The four Fallow Sisters find themselves suddenly with a desire to return home to Mooncote in Somerset. Serena the fashion designer finds her relationship with a rock star being ended with a suspicious goth girl to blame; Stella a DJ finds herself at the end of a tour desiring a trip home; Juna has been up north and falling in love with a Traveller named Sam and living life on the road and awaiting them is Bee Mooncote’s current custodian; their family historian and lover to a ghost named Dark. The sisters’ mother had been now missing a year with no sign even after the papers ran the story. To move on the family, prepare for a charity event Apple Day where all their skills can help the day work. But a comet their dead grandfather predicted is coming back after thousands of years in space and his spirit is excited and the family find the strange Stare siblings are infiltrating all their loves clearly after something in the house where the star spirits are looking apprehensive.
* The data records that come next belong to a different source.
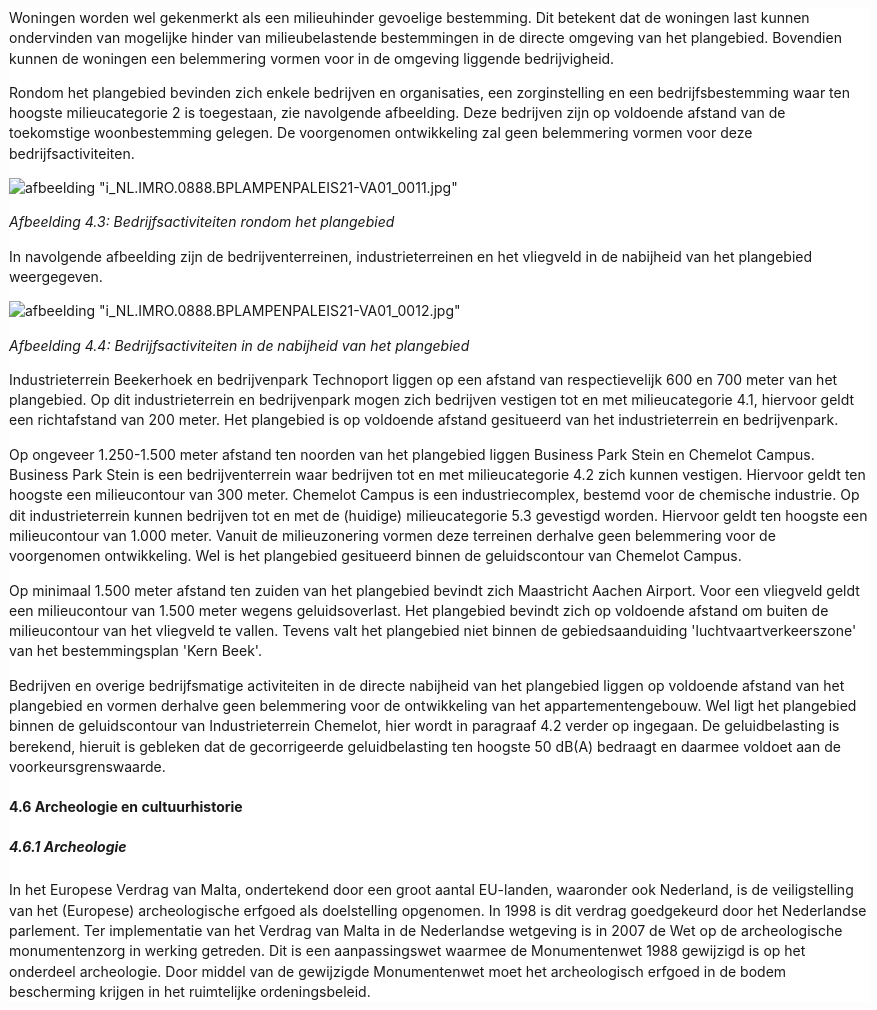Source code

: Woningen worden wel gekenmerkt als een milieuhinder gevoelige bestemming. Dit betekent dat de woningen last kunnen ondervinden van mogelijke hinder van milieubelastende bestemmingen in de directe omgeving van het plangebied. Bovendien kunnen de woningen een belemmering vormen voor in de omgeving liggende bedrijvigheid.

Rondom het plangebied bevinden zich enkele bedrijven en organisaties, een zorginstelling en een bedrijfsbestemming waar ten hoogste milieucategorie 2 is toegestaan, zie navolgende afbeelding. Deze bedrijven zijn op voldoende afstand van de toekomstige woonbestemming gelegen. De voorgenomen ontwikkeling zal geen belemmering vormen voor deze bedrijfsactiviteiten.

![afbeelding "i_NL.IMRO.0888.BPLAMPENPALEIS21-VA01_0011.jpg"](i_NL.IMRO.0888.BPLAMPENPALEIS21-VA01_0011.jpg)

*Afbeelding 4\.3: Bedrijfsactiviteiten rondom het plangebied*

In navolgende afbeelding zijn de bedrijventerreinen, industrieterreinen en het vliegveld in de nabijheid van het plangebied weergegeven.

![afbeelding "i_NL.IMRO.0888.BPLAMPENPALEIS21-VA01_0012.jpg"](i_NL.IMRO.0888.BPLAMPENPALEIS21-VA01_0012.jpg)

*Afbeelding 4\.4: Bedrijfsactiviteiten in de nabijheid van het plangebied*

Industrieterrein Beekerhoek en bedrijvenpark Technoport liggen op een afstand van respectievelijk 600 en 700 meter van het plangebied. Op dit industrieterrein en bedrijvenpark mogen zich bedrijven vestigen tot en met milieucategorie 4\.1, hiervoor geldt een richtafstand van 200 meter. Het plangebied is op voldoende afstand gesitueerd van het industrieterrein en bedrijvenpark.

Op ongeveer 1\.250\-1\.500 meter afstand ten noorden van het plangebied liggen Business Park Stein en Chemelot Campus. Business Park Stein is een bedrijventerrein waar bedrijven tot en met milieucategorie 4\.2 zich kunnen vestigen. Hiervoor geldt ten hoogste een milieucontour van 300 meter. Chemelot Campus is een industriecomplex, bestemd voor de chemische industrie. Op dit industrieterrein kunnen bedrijven tot en met de (huidige) milieucategorie 5\.3 gevestigd worden. Hiervoor geldt ten hoogste een milieucontour van 1\.000 meter. Vanuit de milieuzonering vormen deze terreinen derhalve geen belemmering voor de voorgenomen ontwikkeling. Wel is het plangebied gesitueerd binnen de geluidscontour van Chemelot Campus.

Op minimaal 1\.500 meter afstand ten zuiden van het plangebied bevindt zich Maastricht Aachen Airport. Voor een vliegveld geldt een milieucontour van 1\.500 meter wegens geluidsoverlast. Het plangebied bevindt zich op voldoende afstand om buiten de milieucontour van het vliegveld te vallen. Tevens valt het plangebied niet binnen de gebiedsaanduiding 'luchtvaartverkeerszone' van het bestemmingsplan 'Kern Beek'.

Bedrijven en overige bedrijfsmatige activiteiten in de directe nabijheid van het plangebied liggen op voldoende afstand van het plangebied en vormen derhalve geen belemmering voor de ontwikkeling van het appartementengebouw. Wel ligt het plangebied binnen de geluidscontour van Industrieterrein Chemelot, hier wordt in paragraaf 4\.2 verder op ingegaan. De geluidbelasting is berekend, hieruit is gebleken dat de gecorrigeerde geluidbelasting ten hoogste 50 dB(A) bedraagt en daarmee voldoet aan de voorkeursgrenswaarde.

#### 4\.6 Archeologie en cultuurhistorie

##### 4\.6\.1 Archeologie

In het Europese Verdrag van Malta, ondertekend door een groot aantal EU\-landen, waaronder ook Nederland, is de veiligstelling van het (Europese) archeologische erfgoed als doelstelling opgenomen. In 1998 is dit verdrag goedgekeurd door het Nederlandse parlement. Ter implementatie van het Verdrag van Malta in de Nederlandse wetgeving is in 2007 de Wet op de archeologische monumentenzorg in werking getreden. Dit is een aanpassingswet waarmee de Monumentenwet 1988 gewijzigd is op het onderdeel archeologie. Door middel van de gewijzigde Monumentenwet moet het archeologisch erfgoed in de bodem bescherming krijgen in het ruimtelijke ordeningsbeleid.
This is a tale of less than three hundred pages and manages to tell a simple tale of sisters finding their mother and yet makes it an epic tale of magical forces at play with one family at the centre making this a supremely enjoyable reading experience. What I feel makes it work is the depth Williams adds to the story. The tale weaves ancient barrows, burial paths, maritime legends, ghosts, and that feeling that the country is alive into a sense that the Sisters cross over all the times and places of the UK. Typically, we get a newcomer into he story so we experience the wonder for the first time but I really liked how this time it’s clear from the outset for the Fallows a lot of this is normal – this is the land they grew up in. The reader gets a sense of confusion ad we have to stitch the pieces of the world together. Rather than being told here is a magical world and here are the rules we are here being told yes magic exists now accept it. The reader steps off the path into the dark forest, the haunted house or the strange church and just experience the strangeness and it works beautifully with the way Williams colours that world in through use of language and the depiction of nature being timeless around the house.
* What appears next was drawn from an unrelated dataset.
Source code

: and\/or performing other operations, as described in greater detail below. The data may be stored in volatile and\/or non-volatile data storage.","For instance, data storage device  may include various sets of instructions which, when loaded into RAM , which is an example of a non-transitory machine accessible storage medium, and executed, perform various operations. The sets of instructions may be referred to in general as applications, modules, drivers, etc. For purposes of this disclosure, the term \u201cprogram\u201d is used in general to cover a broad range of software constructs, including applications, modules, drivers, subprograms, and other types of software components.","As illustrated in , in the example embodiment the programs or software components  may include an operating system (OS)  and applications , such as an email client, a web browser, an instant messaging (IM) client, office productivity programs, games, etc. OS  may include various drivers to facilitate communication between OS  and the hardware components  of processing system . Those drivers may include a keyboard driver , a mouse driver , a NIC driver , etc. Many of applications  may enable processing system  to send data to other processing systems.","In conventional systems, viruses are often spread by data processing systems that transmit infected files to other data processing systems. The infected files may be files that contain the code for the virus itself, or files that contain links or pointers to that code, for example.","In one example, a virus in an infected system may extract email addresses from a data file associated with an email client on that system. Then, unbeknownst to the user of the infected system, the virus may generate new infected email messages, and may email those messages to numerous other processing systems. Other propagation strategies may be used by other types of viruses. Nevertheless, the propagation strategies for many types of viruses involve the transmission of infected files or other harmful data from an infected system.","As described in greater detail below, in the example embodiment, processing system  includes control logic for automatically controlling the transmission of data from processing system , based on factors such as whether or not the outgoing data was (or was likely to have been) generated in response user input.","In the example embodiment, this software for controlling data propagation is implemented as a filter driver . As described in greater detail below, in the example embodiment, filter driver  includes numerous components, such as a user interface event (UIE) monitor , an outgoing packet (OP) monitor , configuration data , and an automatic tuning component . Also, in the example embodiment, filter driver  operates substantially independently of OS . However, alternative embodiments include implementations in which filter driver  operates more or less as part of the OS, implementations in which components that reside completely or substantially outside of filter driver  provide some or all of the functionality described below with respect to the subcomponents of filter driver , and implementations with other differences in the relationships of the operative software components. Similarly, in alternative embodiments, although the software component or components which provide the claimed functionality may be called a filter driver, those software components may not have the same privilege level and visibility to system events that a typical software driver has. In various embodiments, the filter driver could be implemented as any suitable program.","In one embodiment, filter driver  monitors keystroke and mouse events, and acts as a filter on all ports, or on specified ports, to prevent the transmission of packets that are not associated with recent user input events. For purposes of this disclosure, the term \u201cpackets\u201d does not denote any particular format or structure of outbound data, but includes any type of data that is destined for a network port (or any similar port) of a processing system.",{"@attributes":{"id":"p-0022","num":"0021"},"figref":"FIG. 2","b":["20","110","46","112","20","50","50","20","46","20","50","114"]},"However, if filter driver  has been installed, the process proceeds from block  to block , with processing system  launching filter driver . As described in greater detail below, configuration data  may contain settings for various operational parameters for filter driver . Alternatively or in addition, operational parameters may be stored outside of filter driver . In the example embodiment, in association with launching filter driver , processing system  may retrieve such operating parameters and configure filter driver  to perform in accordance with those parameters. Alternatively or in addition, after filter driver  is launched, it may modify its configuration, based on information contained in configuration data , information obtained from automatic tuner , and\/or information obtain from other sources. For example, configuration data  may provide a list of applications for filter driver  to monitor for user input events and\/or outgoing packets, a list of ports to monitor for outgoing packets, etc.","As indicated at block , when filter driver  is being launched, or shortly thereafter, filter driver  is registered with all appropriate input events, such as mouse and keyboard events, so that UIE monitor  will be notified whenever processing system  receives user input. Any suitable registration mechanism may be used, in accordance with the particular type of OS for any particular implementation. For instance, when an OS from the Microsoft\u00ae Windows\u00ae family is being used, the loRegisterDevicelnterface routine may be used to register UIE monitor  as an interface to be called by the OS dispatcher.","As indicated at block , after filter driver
The sisters are a refreshing set of characters too – no one here needs rescuing they are each having a personal challenge and their relationships with each other are the key to the solutions. Each has their own personal struggle to face as young women in their twenties and thirties. In particular Serena gets a lot of attention as her tale most runs against the strange Spare children ad in particular Dana who seems to have broken up her relationship but carries a sense that she is after more from the Fallows. Each gets their own voice and personality very quickly and we sense how they will react to the strangeness that takes hold. All alongside this is their mother Alys who appears to be trapped in time elsewhere a woman who lived her own life and mixed being a Vogue model with a love of magic but now cannot be found. As part of a series, you sense more revelations about these dynamics will be explored and it’s a fascinating set up for the first volume although this story stands on its own two feet very sucessfully.
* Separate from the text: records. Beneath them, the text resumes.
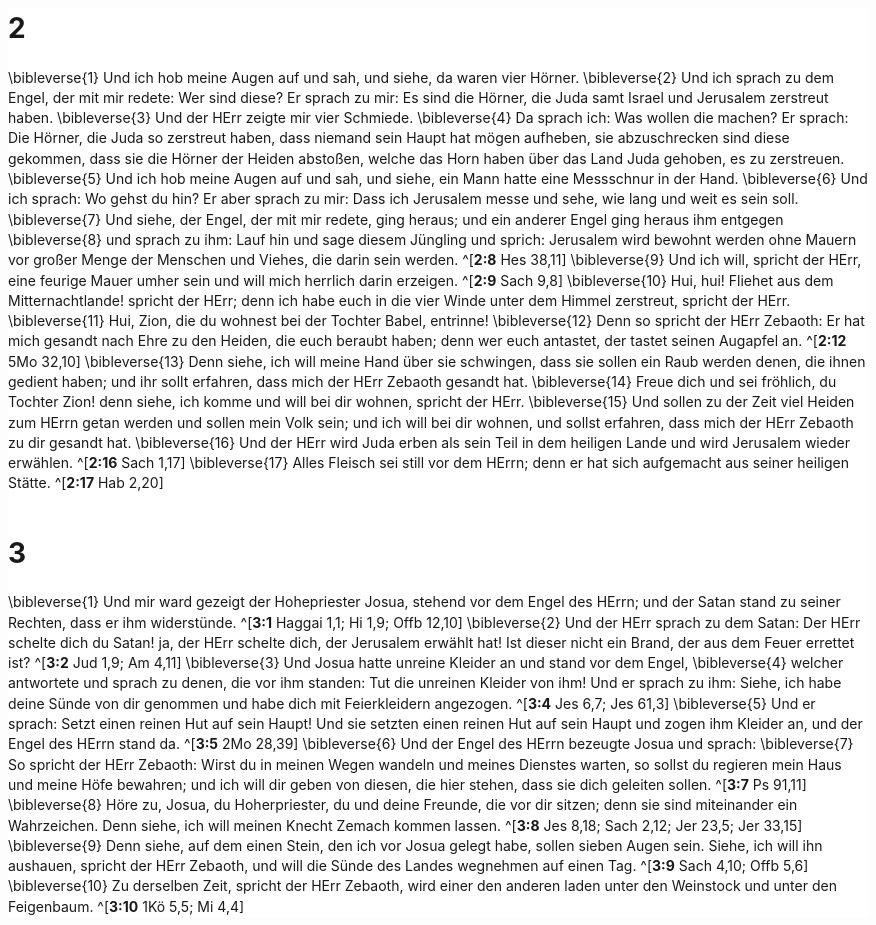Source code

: 
# 2
\bibleverse{1} Und ich hob meine Augen auf und sah, und siehe, da waren vier Hörner. \bibleverse{2} Und ich sprach zu dem Engel, der mit mir redete: Wer sind diese? Er sprach zu mir: Es sind die Hörner, die Juda samt Israel und Jerusalem zerstreut haben. \bibleverse{3} Und der HErr zeigte mir vier Schmiede. \bibleverse{4} Da sprach ich: Was wollen die machen? Er sprach: Die Hörner, die Juda so zerstreut haben, dass niemand sein Haupt hat mögen aufheben, sie abzuschrecken sind diese gekommen, dass sie die Hörner der Heiden abstoßen, welche das Horn haben über das Land Juda gehoben, es zu zerstreuen. \bibleverse{5} Und ich hob meine Augen auf und sah, und siehe, ein Mann hatte eine Messschnur in der Hand. \bibleverse{6} Und ich sprach: Wo gehst du hin? Er aber sprach zu mir: Dass ich Jerusalem messe und sehe, wie lang und weit es sein soll. \bibleverse{7} Und siehe, der Engel, der mit mir redete, ging heraus; und ein anderer Engel ging heraus ihm entgegen \bibleverse{8} und sprach zu ihm: Lauf hin und sage diesem Jüngling und sprich: Jerusalem wird bewohnt werden ohne Mauern vor großer Menge der Menschen und Viehes, die darin sein werden. ^[**2:8** Hes 38,11] \bibleverse{9} Und ich will, spricht der HErr, eine feurige Mauer umher sein und will mich herrlich darin erzeigen. ^[**2:9** Sach 9,8] \bibleverse{10} Hui, hui! Fliehet aus dem Mitternachtlande! spricht der HErr; denn ich habe euch in die vier Winde unter dem Himmel zerstreut, spricht der HErr. \bibleverse{11} Hui, Zion, die du wohnest bei der Tochter Babel, entrinne! \bibleverse{12} Denn so spricht der HErr Zebaoth: Er hat mich gesandt nach Ehre zu den Heiden, die euch beraubt haben; denn wer euch antastet, der tastet seinen Augapfel an. ^[**2:12** 5Mo 32,10] \bibleverse{13} Denn siehe, ich will meine Hand über sie schwingen, dass sie sollen ein Raub werden denen, die ihnen gedient haben; und ihr sollt erfahren, dass mich der HErr Zebaoth gesandt hat. \bibleverse{14} Freue dich und sei fröhlich, du Tochter Zion! denn siehe, ich komme und will bei dir wohnen, spricht der HErr. \bibleverse{15} Und sollen zu der Zeit viel Heiden zum HErrn getan werden und sollen mein Volk sein; und ich will bei dir wohnen, und sollst erfahren, dass mich der HErr Zebaoth zu dir gesandt hat. \bibleverse{16} Und der HErr wird Juda erben als sein Teil in dem heiligen Lande und wird Jerusalem wieder erwählen. ^[**2:16** Sach 1,17] \bibleverse{17} Alles Fleisch sei still vor dem HErrn; denn er hat sich aufgemacht aus seiner heiligen Stätte. ^[**2:17** Hab 2,20] 
    

# 3
\bibleverse{1} Und mir ward gezeigt der Hohepriester Josua, stehend vor dem Engel des HErrn; und der Satan stand zu seiner Rechten, dass er ihm widerstünde. ^[**3:1** Haggai 1,1; Hi 1,9; Offb 12,10] \bibleverse{2} Und der HErr sprach zu dem Satan: Der HErr schelte dich du Satan! ja, der HErr schelte dich, der Jerusalem erwählt hat! Ist dieser nicht ein Brand, der aus dem Feuer errettet ist? ^[**3:2** Jud 1,9; Am 4,11] \bibleverse{3} Und Josua hatte unreine Kleider an und stand vor dem Engel, \bibleverse{4} welcher antwortete und sprach zu denen, die vor ihm standen: Tut die unreinen Kleider von ihm! Und er sprach zu ihm: Siehe, ich habe deine Sünde von dir genommen und habe dich mit Feierkleidern angezogen. ^[**3:4** Jes 6,7; Jes 61,3] \bibleverse{5} Und er sprach: Setzt einen reinen Hut auf sein Haupt! Und sie setzten einen reinen Hut auf sein Haupt und zogen ihm Kleider an, und der Engel des HErrn stand da. ^[**3:5** 2Mo 28,39] \bibleverse{6} Und der Engel des HErrn bezeugte Josua und sprach: \bibleverse{7} So spricht der HErr Zebaoth: Wirst du in meinen Wegen wandeln und meines Dienstes warten, so sollst du regieren mein Haus und meine Höfe bewahren; und ich will dir geben von diesen, die hier stehen, dass sie dich geleiten sollen. ^[**3:7** Ps 91,11] \bibleverse{8} Höre zu, Josua, du Hoherpriester, du und deine Freunde, die vor dir sitzen; denn sie sind miteinander ein Wahrzeichen. Denn siehe, ich will meinen Knecht Zemach kommen lassen. ^[**3:8** Jes 8,18; Sach 2,12; Jer 23,5; Jer 33,15] \bibleverse{9} Denn siehe, auf dem einen Stein, den ich vor Josua gelegt habe, sollen sieben Augen sein. Siehe, ich will ihn aushauen, spricht der HErr Zebaoth, und will die Sünde des Landes wegnehmen auf einen Tag. ^[**3:9** Sach 4,10; Offb 5,6] \bibleverse{10} Zu derselben Zeit, spricht der HErr Zebaoth, wird einer den anderen laden unter den Weinstock und unter den Feigenbaum. ^[**3:10** 1Kö 5,5; Mi 4,4]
I get a sense of movement from the lot that is very fluid. The tale moves with the seasons as winter approaches. Key parts of the calendar create small set pieces and the comet’s arrival creates more upheaval than anyone was expecting. We go into ancient stones, absolute darkness, changing shape or travelling on a ghost ship and while this isn’t a tale of huge battles and spells it’s the experiences and small revelations that push the story along at a great pace.

This is very much the kind of fantasy tale I love to read. A bit strange, beautifully written, and hard to predict what is going on. I felt after reading it that I was on a huge epic journey into the past and magic of the land. You can sense that up the road from Fallows you may visit Mythago Wood, The Dark Is Rising or many other folk tales of the UK all happening in the same landscape and the same feel to them but Williams with her ghosts and star people have given their own flavour to the stories. Well worth your time and one of my favourite fantasy tales this year!